**Record excerpts:**
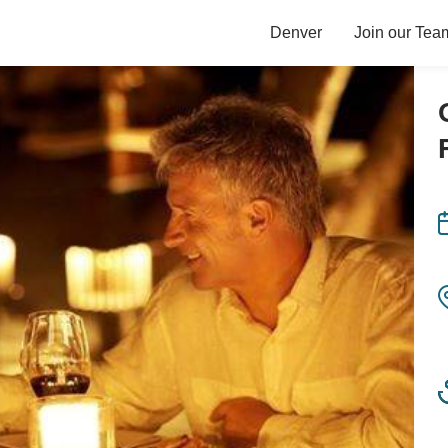
Denver
Join our Tea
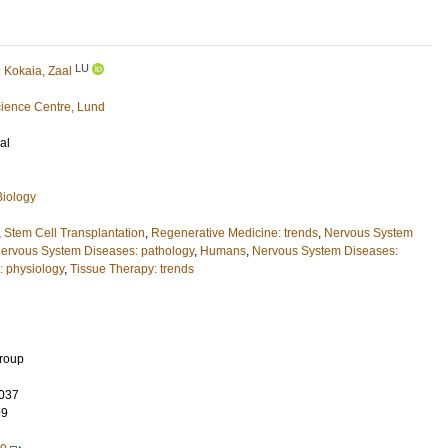
LU
d
Kokaia, Zaal
ience Centre, Lund
al
Biology
,
Stem Cell Transplantation
,
Regenerative Medicine: trends
,
Nervous System
ervous System Diseases: pathology
,
Humans
,
Nervous System Diseases:
: physiology
,
Tissue Therapy: trends
Group
037
99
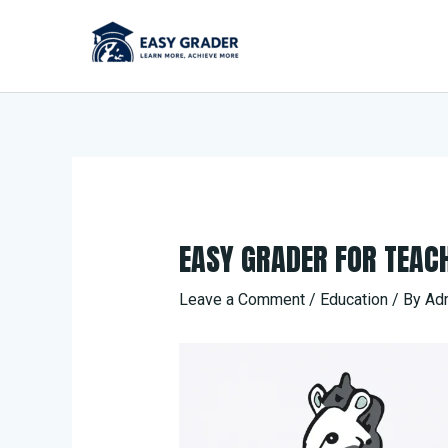
Skip
to
content
EASY GRADER FOR TEAC
Leave a Comment
/
Education
/ By
Ad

**Task objective:** All of the records need to be reproduced exactly, with each picture omitted.

**Solution to this task:**
Denver
Join our Tea
LU
d
Kokaia, Zaal
ience Centre, Lund
al
Biology
,
Stem Cell Transplantation
,
Regenerative Medicine: trends
,
Nervous System
ervous System Diseases: pathology
,
Humans
,
Nervous System Diseases:
: physiology
,
Tissue Therapy: trends
Group
037
99
Skip
to
content
EASY GRADER FOR TEAC
Leave a Comment
/
Education
/ By
Ad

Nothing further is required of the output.